## To do
Please recast all of the lines below as a numbered list, skipping the blank lines and leaving the pictures out of your answer.

━━ Material to process ━━

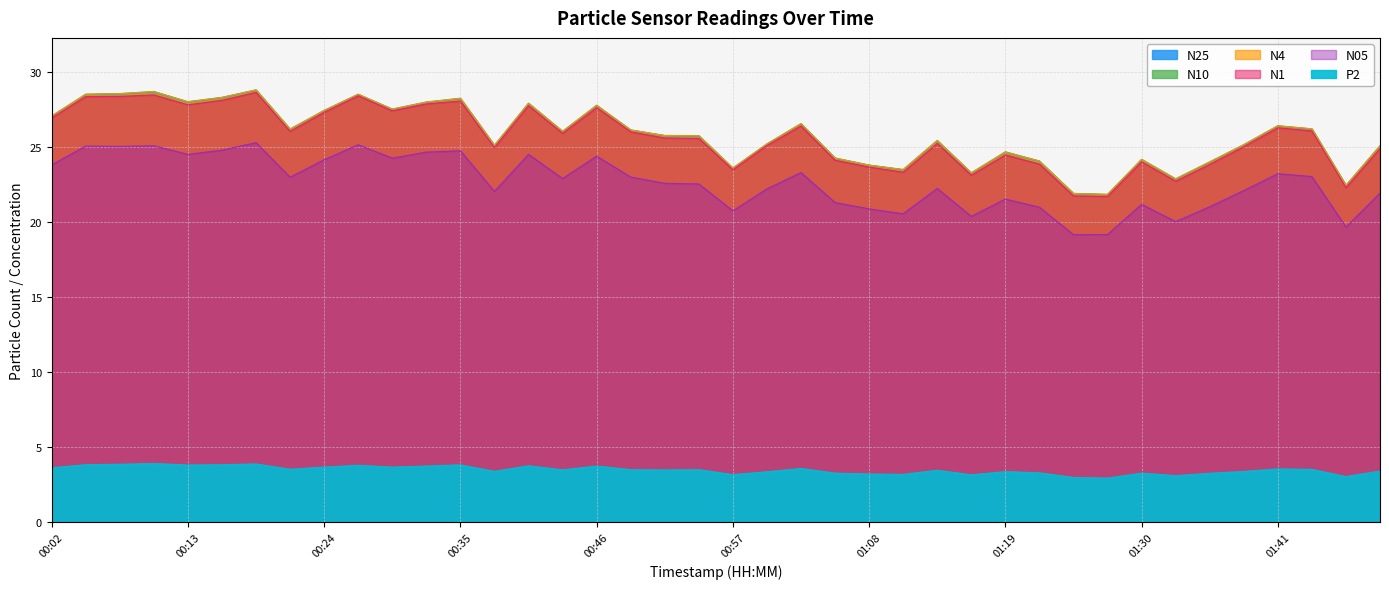

At which label is N25 closest to 25?

01:49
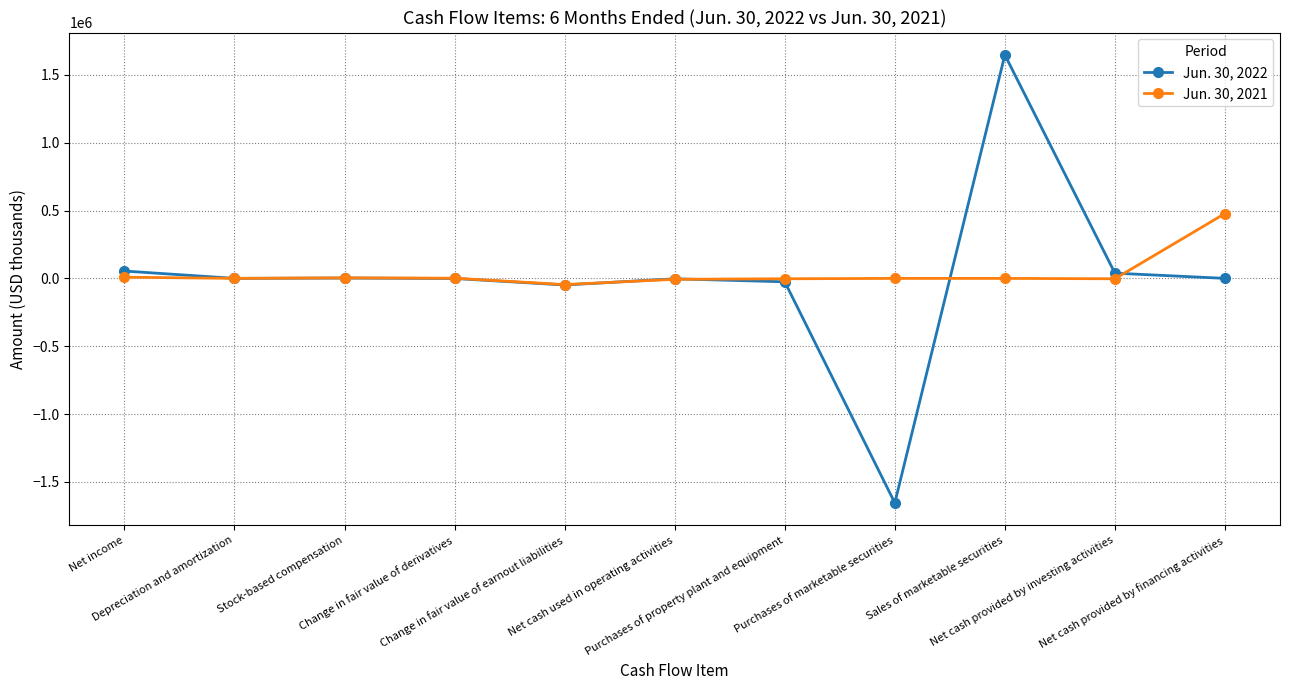

What is the minimum value shown in the chart?

-1655200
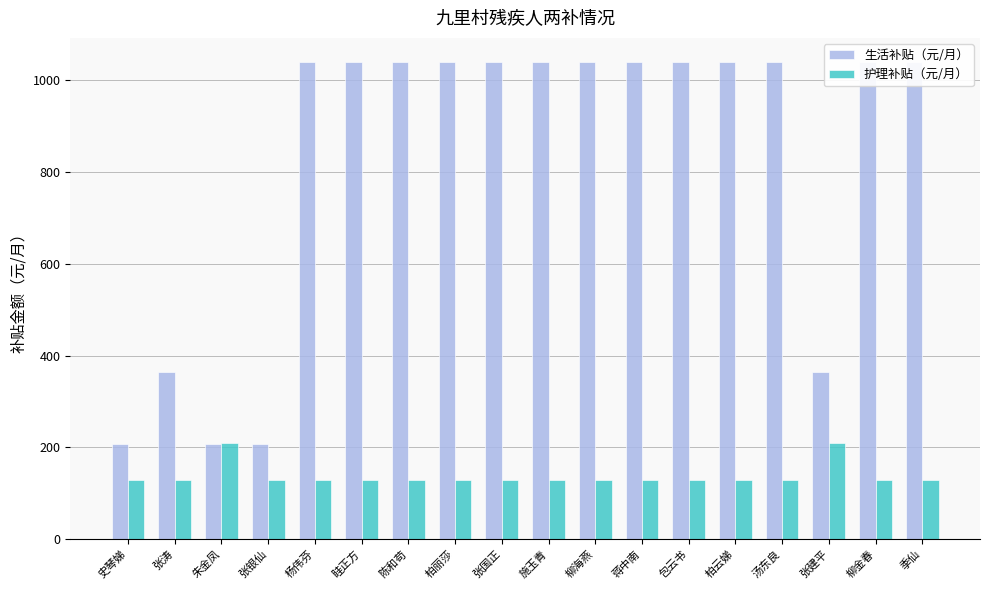

Reading left to right, what are all the values shown in this chart?

生活补贴（元/月）: 史琴娣=208	张涛=364	朱金凤=208	张银仙=208	杨伟芬=1040	眭正方=1040	陈和苟=1040	柏丽莎=1040	张国正=1040	施玉青=1040	柳海燕=1040	蒋中南=1040	包云书=1040	柏云娣=1040	汤东良=1040	张建平=364	柳金春=1040	季仙=1040
护理补贴（元/月）: 史琴娣=130	张涛=130	朱金凤=210	张银仙=130	杨伟芬=130	眭正方=130	陈和苟=130	柏丽莎=130	张国正=130	施玉青=130	柳海燕=130	蒋中南=130	包云书=130	柏云娣=130	汤东良=130	张建平=210	柳金春=130	季仙=130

━━━

## Exercise response
1. At which label is N25 closest to 25?
2. 01:49
3. What is the minimum value shown in the chart?
4. -1655200
5. Reading left to right, what are all the values shown in this chart?
6. 生活补贴（元/月）: 史琴娣=208	张涛=364	朱金凤=208	张银仙=208	杨伟芬=1040	眭正方=1040	陈和苟=1040	柏丽莎=1040	张国正=1040	施玉青=1040	柳海燕=1040	蒋中南=1040	包云书=1040	柏云娣=1040	汤东良=1040	张建平=364	柳金春=1040	季仙=1040
7. 护理补贴（元/月）: 史琴娣=130	张涛=130	朱金凤=210	张银仙=130	杨伟芬=130	眭正方=130	陈和苟=130	柏丽莎=130	张国正=130	施玉青=130	柳海燕=130	蒋中南=130	包云书=130	柏云娣=130	汤东良=130	张建平=210	柳金春=130	季仙=130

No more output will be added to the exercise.